Mendelian is a UK-based health data analytics company focused on shortening the diagnostic odyssey of rare and hard-to-diagnose diseases. Mendelian has developed a digital case-finding tool, “MendelScan”, that can analyse structured clinical vocabulary, such as SNOMED CT codes [17] from primary care electronic health records (EHR) and highlight patterns of data that correspond to an increased likelihood of the patient being affected by certain RD. This enables the identification of those at risk and assists their clinician in accessing the correct diagnostic pathway. The MendelScan system is summarised in Figure 1.
The pilot study took place between January 2019 and October 2020. The primary objective was to assess the feasibility of applying MendelScan at a small scale in a primary care environment in the Lower Lea Valley (LLV) primary care GP Federation.
The process for delivering MendelScan into the selected primary care federation involved establishing agreements, deploying the algorithms into a pseudonymised data set, manually reviewing the EHR identified by the algorithm, delivering the reports to GP and collecting their feedback. Figure 2 summarises the implementation process.

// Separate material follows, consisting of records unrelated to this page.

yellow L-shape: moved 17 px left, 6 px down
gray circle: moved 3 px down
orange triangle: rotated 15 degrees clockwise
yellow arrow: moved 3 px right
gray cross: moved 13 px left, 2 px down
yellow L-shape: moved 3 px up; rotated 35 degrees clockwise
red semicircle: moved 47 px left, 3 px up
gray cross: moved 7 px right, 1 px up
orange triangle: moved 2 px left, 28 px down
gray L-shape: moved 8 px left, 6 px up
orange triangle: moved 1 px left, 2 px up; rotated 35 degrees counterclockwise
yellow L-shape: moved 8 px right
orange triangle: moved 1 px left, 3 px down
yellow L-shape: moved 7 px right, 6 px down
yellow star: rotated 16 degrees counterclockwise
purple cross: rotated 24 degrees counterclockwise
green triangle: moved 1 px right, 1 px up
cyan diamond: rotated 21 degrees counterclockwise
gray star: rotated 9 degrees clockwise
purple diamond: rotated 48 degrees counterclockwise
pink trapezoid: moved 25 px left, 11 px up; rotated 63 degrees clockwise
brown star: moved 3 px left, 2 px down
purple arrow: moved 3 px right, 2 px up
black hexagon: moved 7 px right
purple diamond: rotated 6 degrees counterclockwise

2.1 Primary care EHR access
2.1.1 Ethics and information governance
To enable data access and confidence in this study an independent ethical analysis of this approach was commissioned [18]. Building on the outcome and recommendations of this report, and in compliance with information governance legislation, a data sharing agreement (DSA) was agreed between stakeholders. The DSA is a contract that stipulates the rules regarding usage and handling of data. Finally, a Data Protection Impact Assessment (DPIA) was drafted. identifying and minimising the data protection risks of the project [19].
2.1.2 Data Transfer
Data transfer involved creating a data set of patients’ EHR, removing personal identifiers (name and address) for these records and creating a pseudonym, a unique numeric identifier; Individuals who had opted out of sharing such data, through the national data opt-out, were removed. The pseudonymised records of all other patients were extracted and sent to Mendelian for analysis.
2.2 Algorithm deployment
Mendelian developed an approach to build algorithms for each RD in the following steps:
- Analysing the suitability of a RD using a scoring system based on features of the disease, the benefit of early diagnosis and the likelihood that relevant clinical characteristics would be captured in the primary care EHR.
- Performing a systematic literature review, searching for peer-reviewed screening or diagnostic criteria for the selected RD.

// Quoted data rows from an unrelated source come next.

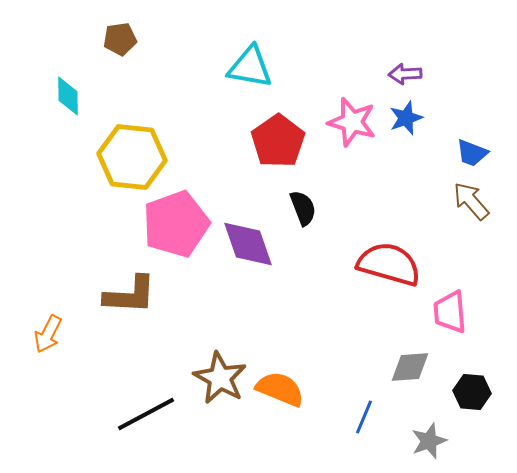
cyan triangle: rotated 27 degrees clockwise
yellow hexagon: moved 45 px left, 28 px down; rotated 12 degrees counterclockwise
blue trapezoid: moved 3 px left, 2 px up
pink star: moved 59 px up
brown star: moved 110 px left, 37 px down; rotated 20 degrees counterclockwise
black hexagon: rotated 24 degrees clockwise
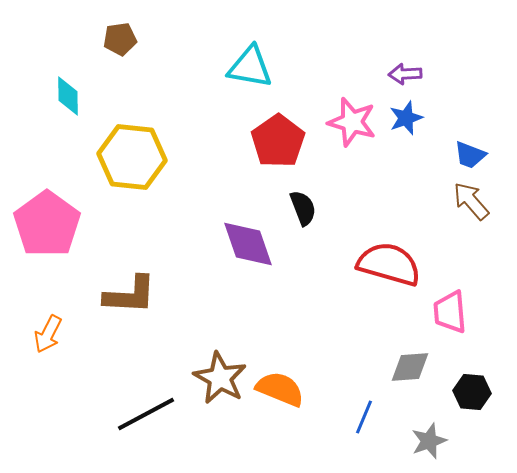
blue trapezoid: moved 2 px left, 2 px down
pink pentagon: moved 129 px left; rotated 16 degrees counterclockwise
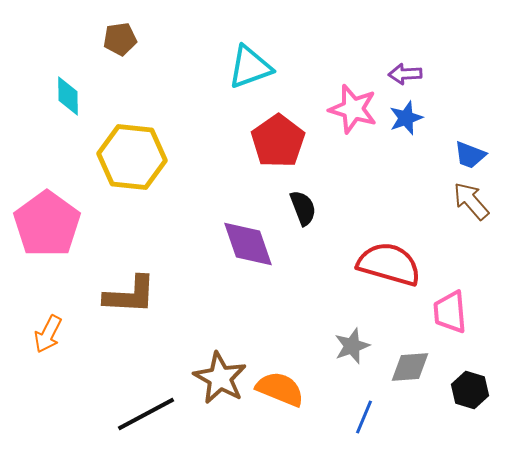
cyan triangle: rotated 30 degrees counterclockwise
pink star: moved 1 px right, 13 px up
black hexagon: moved 2 px left, 2 px up; rotated 12 degrees clockwise
gray star: moved 77 px left, 95 px up
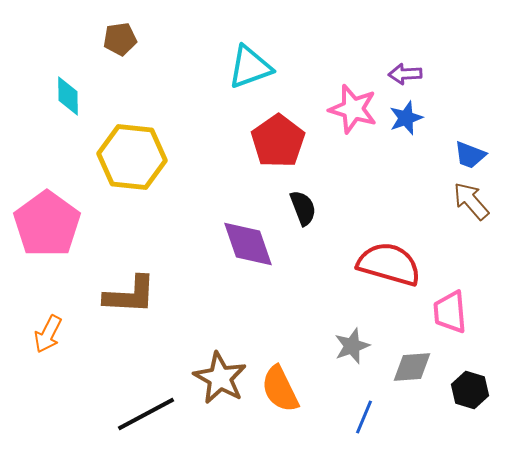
gray diamond: moved 2 px right
orange semicircle: rotated 138 degrees counterclockwise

- Digitising the selected criteria into a numeric algorithm using structured data SNOMED CT codes, based on a combined scoring across several individual data points (Table 1). We did not interrogate data held in unstructured formats such as letters or free text in clinic notes.
The algorithms were deployed in the pseudonymised EHR data extracts. The MendelScan case-finding tool checked the algorithms against the data extract and highlighted all those that were above the suspicion threshold. MendelScan included seventy-six RD. (See Appendix 1)
The extracted EHR dataset consisted of structured data (SNOMED CT) codes. Each EHR was represented by different types of information codes given in Table 1.
2.3 Review of identified EHR
The review process is summarised in Figure 2.
We performed an anonymous, two‐round manual review process for each EHR identified by any of the seventy-six algorithms deployed. In round one, a medical doctor reviewed each EHR and assigned each case one of three outcomes: (1) rule-in, (2) rule-out (3) already diagnosed. In round two, rule-in cases were further reviewed by a GP, geneticist or an expert in a particular rare disease and further assigned a rule-in or rule-out outcome. For each rule-in case, a patient report was generated and sent to their GP practice.
2.4 Send reports to GP
The reports of each of the rule-in patients were returned to their GP by email. Each report included the unique patient identifier that enabled matching to the patient’s full EHR at the practice.
Each report included an explanation of the condition identified, the reasons for highlighting this disease for this patient, and the next steps for further evaluation after GP review.
2.5 GP feedback on reports
Feedback from GP was requested at two different stages. The first, patient report feedback, was requested as soon as the GP completed evaluating each patient’s report and full EHR. It consisted of an online questionnaire, accessed through a link on each patient report, with three multiple-choice questions and one open-ended question. (See Appendix 2)
The second, patient outcome feedback, was requested 3 months after the initial feedback and focused on all cases where the GP indicated that the report suggested a reasonable possible diagnosis and were advanced for further investigation in Figure 5.